*TASK ITEM*: Could you pull out every line of text from the items below, word for word, and leave the pictures out of your answer?

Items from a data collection

------------------------------

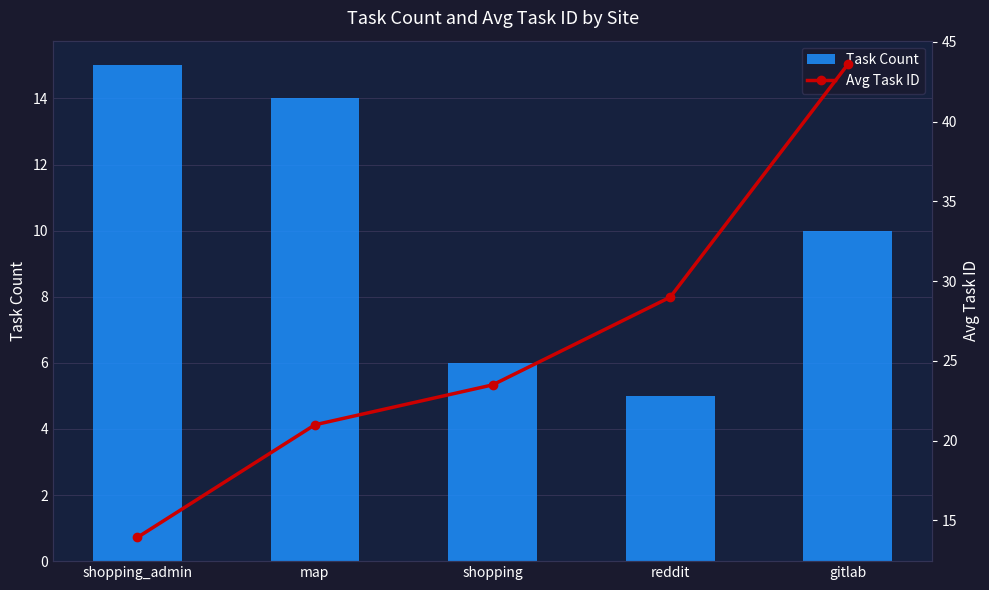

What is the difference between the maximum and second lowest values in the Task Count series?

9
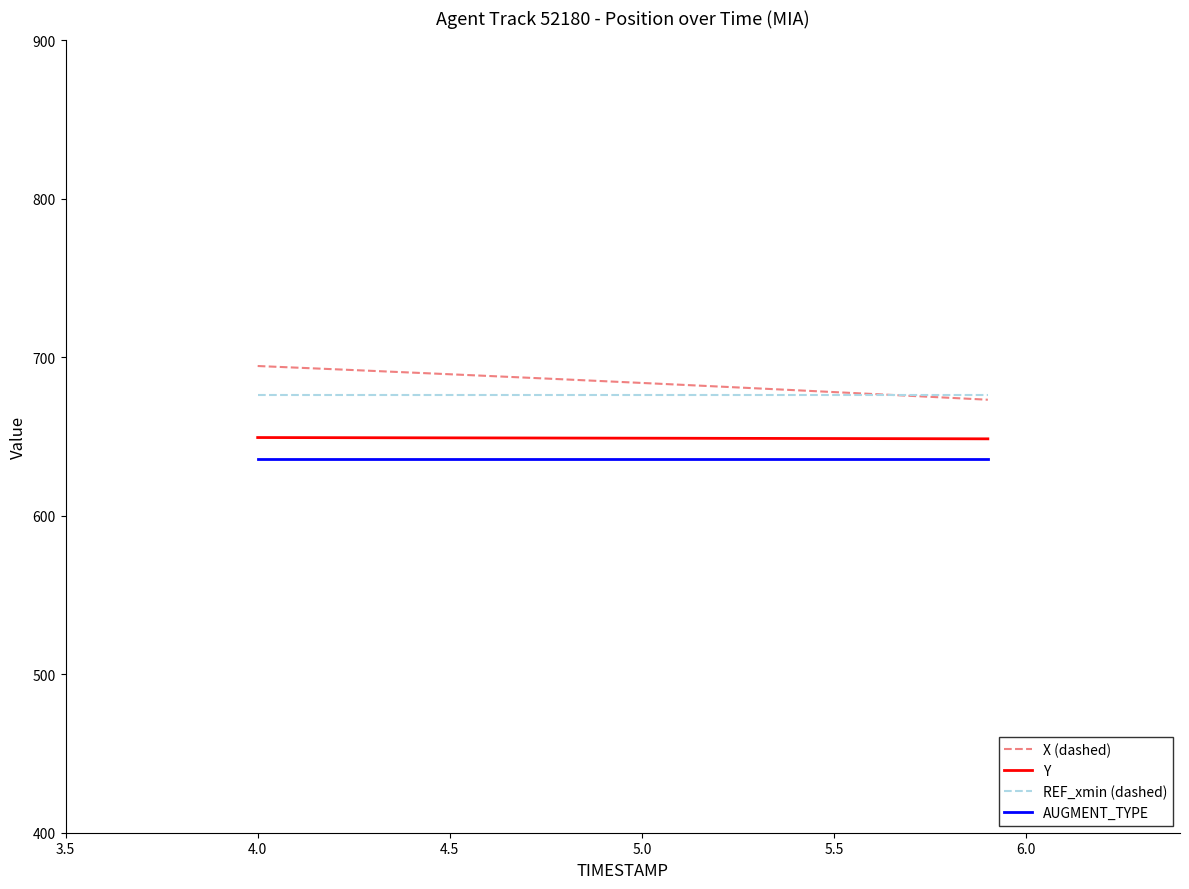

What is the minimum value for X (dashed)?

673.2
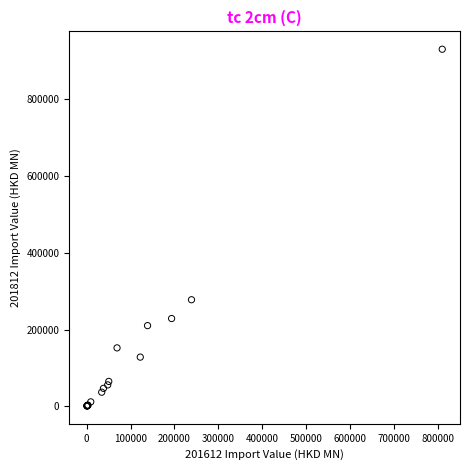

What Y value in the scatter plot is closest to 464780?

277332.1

------------------------------

*EXERCISE OUTPUT*:
What is the difference between the maximum and second lowest values in the Task Count series?

9

What is the minimum value for X (dashed)?

673.2

What Y value in the scatter plot is closest to 464780?

277332.1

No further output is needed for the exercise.